Altmış beş yaşını geçmiş bir hanımefendi bankaya gitmiş.


Altmış beş yaşını geçmiş bir hanımefendi bankaya gitmiş.
Fişini almış, sırası gelmiş vezneye gitmiş.
“Hesabımdan 500 lira çekmek istiyorum.” demiş.
Veznedeki genç memur itiraz etmiş:
“Hanımefendi 3.000 liranın altında para çekecekseniz, ATM’den çekeceksiniz. Kuralımız böyle.”
Kadın bir düşünmüş:
“O zaman hesabımdaki tüm parayı çekmek istiyorum.” demiş.
Veznedar bir oflamış, iki oflamış…
Bilgisayara kadının kimlik numarasını girmiş, ekrana bakınca gözleri fal taşı gibi açılmış:
“Hanımefendi, hesabınızda ‘1.000.000 lira’ var. Bu kadar bir meblağı ödeyemeyiz ki, önceden haber vermeniz gerek. Bu kadar paramız yok. Talebinizi alayım, yarın size bu parayı ödeyelim.”
Kadın sormuş:
“Peki, en çok ne kadar ödeyebilirsiniz? Ne kadar paranız var?”
Genç veznedar kasasına bakmış, yanındaki veznelerde ne kadar para olduğunu sormuş:
“Şu anda en çok 200.000 lira ödeyebilirim hanımefendi.”
Kadın gülümsemiş:
“Tamam o zaman hesabımdan 200.000 lira çekmek istiyorum.”
Veznedar kasasından paraları çıkartmış, yandaki kasalardan da borç alarak 200 bin lira toparlamış.
Hepsini saymış, kadına imza attırmış, parayı kadına vermiş.
Kadın hiçbir reaksiyonda bulunmamış.
Veznedar:
“Tamam değil mi hanımefendi, buyurun işte paranız.”
Kadın önündeki tomarla paranın içinden 500 lira almış ve geri kalan paraları eliyle veznedarın önüne ittirerek:
“Tamam değil, şimdi hesabıma 199.500 Lira yatırmak istiyorum.”
Veznedar kıpkırmızı olmuş.
Kadın 500 lirayı alıp bankadan çıkmış…
Kıssadan hisse: Yaşlı diye kimseyi küçümsemeyin.
ATM’den çekmeyi belki bilmeyebilirler ama sizi rezil edebilirler…
 
***
Bir ülkede bilge bir adam ve onun babasını çok seven bir oğlu varmış.
Adam belirli yaşı aşınca, oğlu onu töre gereği sırtlayıp, ormanın derinliklerinde bir yere getirip bırakmış.
Tam dönecekken “Baba şimdi nasıl geri döneceğim, ormandan çıkışı nasıl bulacağım” diye sormuş.
Babası “Oğlum” demiş. “Sen beni sırtında taşırken, ağaçlardan kuru dalları koparıp, geçtiğimiz yerlere bıraktım.
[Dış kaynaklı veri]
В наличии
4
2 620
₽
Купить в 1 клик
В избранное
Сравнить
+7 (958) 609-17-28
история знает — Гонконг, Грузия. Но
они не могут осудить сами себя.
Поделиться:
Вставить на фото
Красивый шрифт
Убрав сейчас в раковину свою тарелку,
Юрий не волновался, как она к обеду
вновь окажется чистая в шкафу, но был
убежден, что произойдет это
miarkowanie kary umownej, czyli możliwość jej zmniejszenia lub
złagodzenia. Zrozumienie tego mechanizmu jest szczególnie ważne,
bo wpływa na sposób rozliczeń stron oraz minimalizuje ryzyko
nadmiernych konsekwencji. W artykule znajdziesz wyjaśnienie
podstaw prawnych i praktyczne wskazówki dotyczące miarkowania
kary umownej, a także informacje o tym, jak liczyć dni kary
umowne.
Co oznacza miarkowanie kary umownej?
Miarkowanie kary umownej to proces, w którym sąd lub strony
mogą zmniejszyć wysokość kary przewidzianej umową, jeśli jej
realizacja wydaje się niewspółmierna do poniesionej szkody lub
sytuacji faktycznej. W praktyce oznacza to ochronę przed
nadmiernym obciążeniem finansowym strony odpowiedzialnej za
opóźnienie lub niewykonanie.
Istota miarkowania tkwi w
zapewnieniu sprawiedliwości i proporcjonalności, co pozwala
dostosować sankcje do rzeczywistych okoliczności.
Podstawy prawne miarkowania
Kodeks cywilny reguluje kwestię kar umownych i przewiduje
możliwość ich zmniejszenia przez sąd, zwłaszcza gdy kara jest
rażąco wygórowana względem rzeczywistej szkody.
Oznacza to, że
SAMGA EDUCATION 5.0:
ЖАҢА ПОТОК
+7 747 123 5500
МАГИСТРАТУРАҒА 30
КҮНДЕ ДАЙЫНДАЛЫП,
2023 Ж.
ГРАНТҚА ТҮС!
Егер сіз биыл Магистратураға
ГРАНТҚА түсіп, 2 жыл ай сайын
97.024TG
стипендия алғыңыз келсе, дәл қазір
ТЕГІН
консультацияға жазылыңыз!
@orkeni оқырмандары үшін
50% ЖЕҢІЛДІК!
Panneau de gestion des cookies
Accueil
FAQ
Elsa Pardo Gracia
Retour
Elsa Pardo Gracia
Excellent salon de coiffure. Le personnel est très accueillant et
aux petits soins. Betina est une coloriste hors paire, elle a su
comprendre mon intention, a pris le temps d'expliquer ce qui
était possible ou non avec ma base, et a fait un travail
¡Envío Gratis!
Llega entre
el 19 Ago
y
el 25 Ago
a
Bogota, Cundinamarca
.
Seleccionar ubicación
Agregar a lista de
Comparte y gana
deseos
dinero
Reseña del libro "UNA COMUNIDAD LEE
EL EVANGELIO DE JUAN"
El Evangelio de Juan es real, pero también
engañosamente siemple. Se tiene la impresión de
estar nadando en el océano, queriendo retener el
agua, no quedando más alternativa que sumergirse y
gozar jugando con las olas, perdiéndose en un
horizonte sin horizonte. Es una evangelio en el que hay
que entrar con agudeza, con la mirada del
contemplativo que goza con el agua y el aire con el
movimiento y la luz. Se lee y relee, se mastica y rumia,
Onları izleyerek yolunu kolayca bulursun!...”
Oğul içinden “Bu adama kötülük yapılır mı?” diye geçirerek koyulduğu yolculukta, kuru dallar sayesinde kolayca evine ulaşmış.
Babasının ormanda açlık ve susuzluktan ölmesine gönlü razı gelmediğinden, töreye-yasaya aldırmaksızın yiyecek içecek götürmeye başlamış!..
Günler günleri kovalarken, oğul her gidişinde, babasını ülkede olup bitenlerden haberdar ediyormuş.
Bir gün tellallar yollara dökülüp “Her kim tokmaksız davul çalmayı başarırsa, hükümdarımız onu vezir yapacak” diye bağırmaya başlamışlar.
Oğul bunu babasına iletince yaşlı adam “Bundan kolay ne var oğlum” demiş, “Davulun içine arı doldur, hükümdarın huzuruna çıkınca, davulu yuvarla, yeter!...”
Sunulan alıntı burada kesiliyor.